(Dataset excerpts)
============================================================
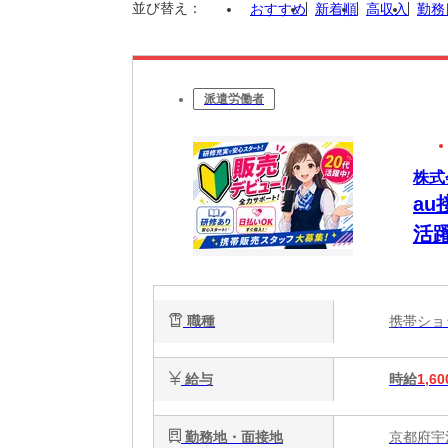
並び替え：
おすすめ
新着順
高収入
勤務
派遣労働者
株式会
a
活
職種
携帯シ
給与
時給
1,60
勤務地・面接地
京都府宇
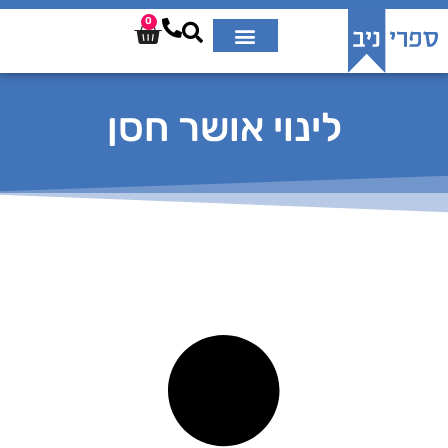
0
לינוי אושר חסן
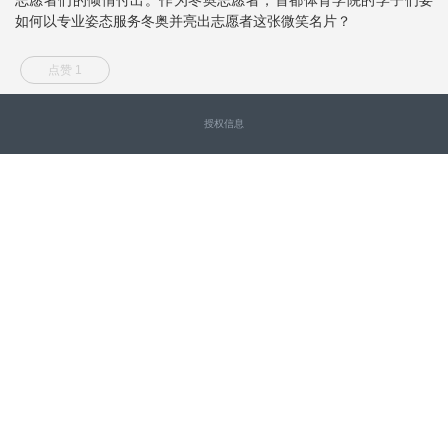
如何以专业姿态服务冬奥并亮出志愿者这张微笑名片？
点赞 1
授权信息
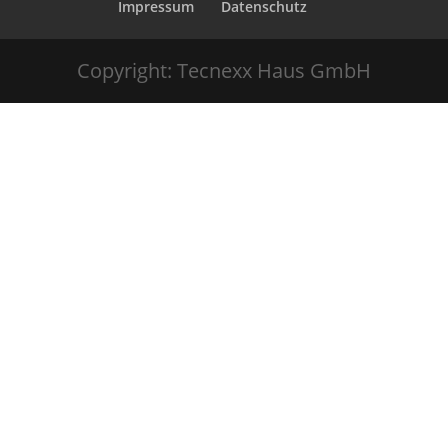
Impressum
Datenschutz
Copyright: Tecnexx Haus GmbH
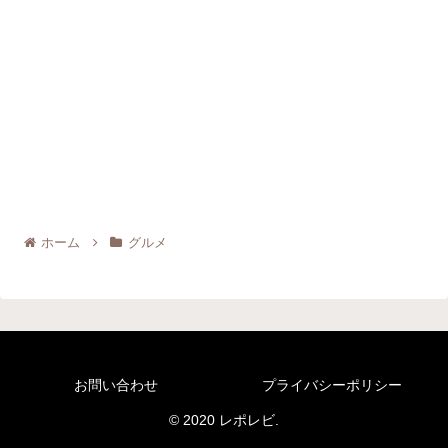
ホーム
グルメ
お問い合わせ
プライバシーポリシー
© 2020 レポレビ.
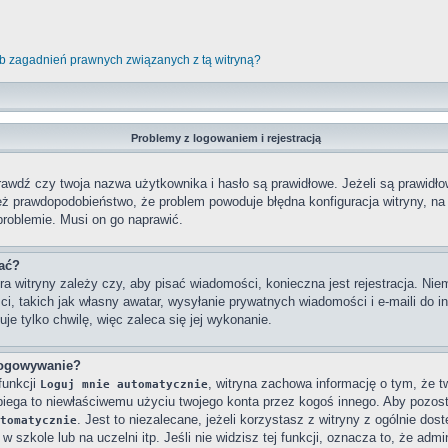
b zagadnień prawnych związanych z tą witryną?
Problemy z logowaniem i rejestracją
wdź czy twoja nazwa użytkownika i hasło są prawidłowe. Jeżeli są prawidłowe
też prawdopodobieństwo, że problem powoduje błędna konfiguracja witryny, na k
problemie. Musi on go naprawić.
wać?
ra witryny zależy czy, aby pisać wiadomości, konieczna jest rejestracja. Niem
ci, takich jak własny awatar, wysyłanie prywatnych wiadomości i e-maili do 
je tylko chwilę, więc zaleca się jej wykonanie.
logowywanie?
funkcji
, witryna zachowa informację o tym, że twó
Loguj mnie automatycznie
obiega to niewłaściwemu użyciu twojego konta przez kogoś innego. Aby poz
. Jest to niezalecane, jeżeli korzystasz z witryny z ogólnie dos
tomatycznie
 szkole lub na uczelni itp. Jeśli nie widzisz tej funkcji, oznacza to, że admin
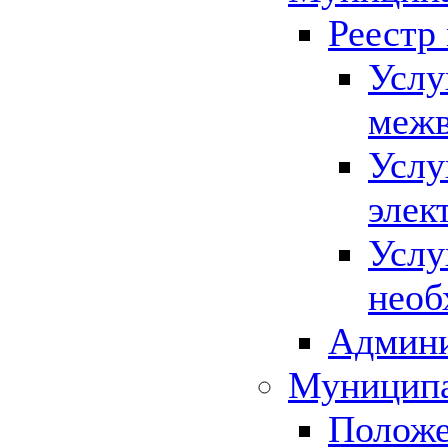
Реестр
Услу
межв
Услу
элек
Услу
необ
Админи
Муниципа
Положе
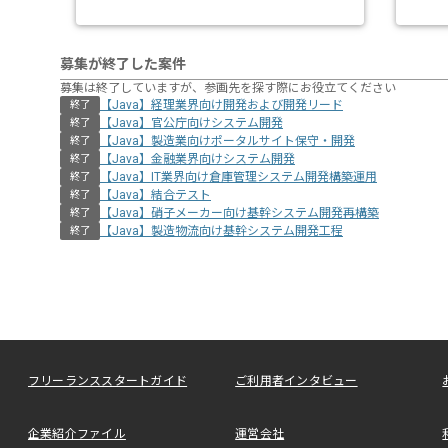
募集が終了した案件
募集は終了していますが、参画先を探す際にお役立てください
【Java】経理業界向け開発および開発リード
終了
【Java】官公庁向けシステム開発
終了
【Java】製造業向けポータルサイト保守・開発
終了
【Java】金融業界向けシステム開発
終了
【Java】IT業界向け倉庫管理システム開発構築運用
終了
【Java】結合テスト
終了
【Java】硝子メーカー向け基幹システム開発再構築
終了
【Java】製造物流向け基幹システム開発工程
終了
フリーランススタートガイド
ご利用者インタビュー
企業紹介ファイル
運営会社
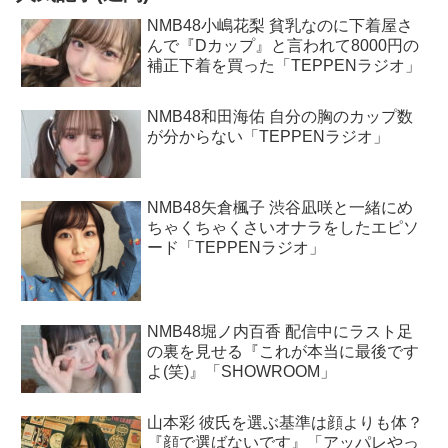
NMB48小嶋花梨 貧乳なのに下着屋さ
んで『Dカップ』と言われて8000円の
補正下着を買った「TEPPENラジオ」
NMB48和田海佑 自分の胸のカップ数
が分からない「TEPPENラジオ」
NMB48矢倉楓子 渋谷凪咲と一緒にめ
ちゃくちゃくさいオナラをしたエピソ
ード「TEPPENラジオ」
NMB48堀ノ内百香 配信中にラスト足
の裏を見せる『これが本当に最後です
よ(笑)』「SHOWROOM」
山本彩 彼氏を選ぶ基準は顔よりも体？
『顔で選ばないです』「アッパレやっ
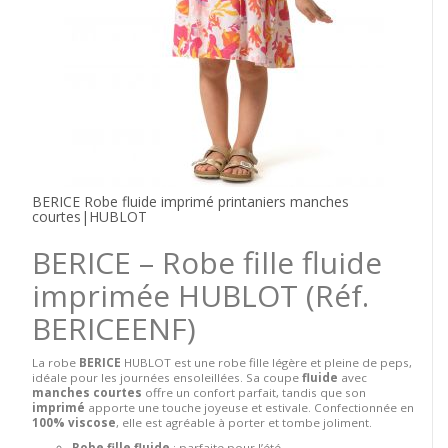
BERICE Robe fluide imprimé printaniers manches
courtes|HUBLOT
BERICE – Robe fille fluide
imprimée HUBLOT
(Réf.
BERICEENF)
La robe
BERICE
HUBLOT est une robe fille légère et pleine de peps,
idéale pour les journées ensoleillées. Sa coupe
fluide
avec
manches courtes
offre un confort parfait, tandis que son
imprimé
apporte une touche joyeuse et estivale. Confectionnée en
100% viscose
, elle est agréable à porter et tombe joliment.
Robe fille fluide
: parfaite pour l’été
============================================================
Task directions: Exactly as they appear above, print all the lines, but not the pictures.

Answer to the exercise:
並び替え：
おすすめ
新着順
高収入
勤務
派遣労働者
株式会
a
活
職種
携帯シ
給与
時給
1,60
勤務地・面接地
京都府宇
0
לינוי אושר חסן
如何以专业姿态服务冬奥并亮出志愿者这张微笑名片？
点赞 1
授权信息
Impressum
Datenschutz
Copyright: Tecnexx Haus GmbH
ホーム
グルメ
お問い合わせ
プライバシーポリシー
© 2020 レポレビ.
b zagadnień prawnych związanych z tą witryną?
Problemy z logowaniem i rejestracją
wdź czy twoja nazwa użytkownika i hasło są prawidłowe. Jeżeli są prawidłowe
też prawdopodobieństwo, że problem powoduje błędna konfiguracja witryny, na k
problemie. Musi on go naprawić.
wać?
ra witryny zależy czy, aby pisać wiadomości, konieczna jest rejestracja. Niem
ci, takich jak własny awatar, wysyłanie prywatnych wiadomości i e-maili do 
je tylko chwilę, więc zaleca się jej wykonanie.
logowywanie?
funkcji
, witryna zachowa informację o tym, że twó
Loguj mnie automatycznie
obiega to niewłaściwemu użyciu twojego konta przez kogoś innego. Aby poz
. Jest to niezalecane, jeżeli korzystasz z witryny z ogólnie dos
tomatycznie
 szkole lub na uczelni itp. Jeśli nie widzisz tej funkcji, oznacza to, że admin
Реестр
Услу
межв
Услу
элек
Услу
необ
Админи
Муниципа
Положе
募集が終了した案件
募集は終了していますが、参画先を探す際にお役立てください
【Java】経理業界向け開発および開発リード
終了
【Java】官公庁向けシステム開発
終了
【Java】製造業向けポータルサイト保守・開発
終了
【Java】金融業界向けシステム開発
終了
【Java】IT業界向け倉庫管理システム開発構築運用
終了
【Java】結合テスト
終了
【Java】硝子メーカー向け基幹システム開発再構築
終了
【Java】製造物流向け基幹システム開発工程
終了
フリーランススタートガイド
ご利用者インタビュー
企業紹介ファイル
運営会社
NMB48小嶋花梨 貧乳なのに下着屋さ
んで『Dカップ』と言われて8000円の
補正下着を買った「TEPPENラジオ」
NMB48和田海佑 自分の胸のカップ数
が分からない「TEPPENラジオ」
NMB48矢倉楓子 渋谷凪咲と一緒にめ
ちゃくちゃくさいオナラをしたエピソ
ード「TEPPENラジオ」
NMB48堀ノ内百香 配信中にラスト足
の裏を見せる『これが本当に最後です
よ(笑)』「SHOWROOM」
山本彩 彼氏を選ぶ基準は顔よりも体？
『顔で選ばないです』「アッパレやっ
BERICE Robe fluide imprimé printaniers manches
courtes|HUBLOT
BERICE – Robe fille fluide
imprimée HUBLOT
(Réf.
BERICEENF)
La robe
BERICE
HUBLOT est une robe fille légère et pleine de peps,
idéale pour les journées ensoleillées. Sa coupe
fluide
avec
manches courtes
offre un confort parfait, tandis que son
imprimé
apporte une touche joyeuse et estivale. Confectionnée en
100% viscose
, elle est agréable à porter et tombe joliment.
Robe fille fluide
: parfaite pour l’été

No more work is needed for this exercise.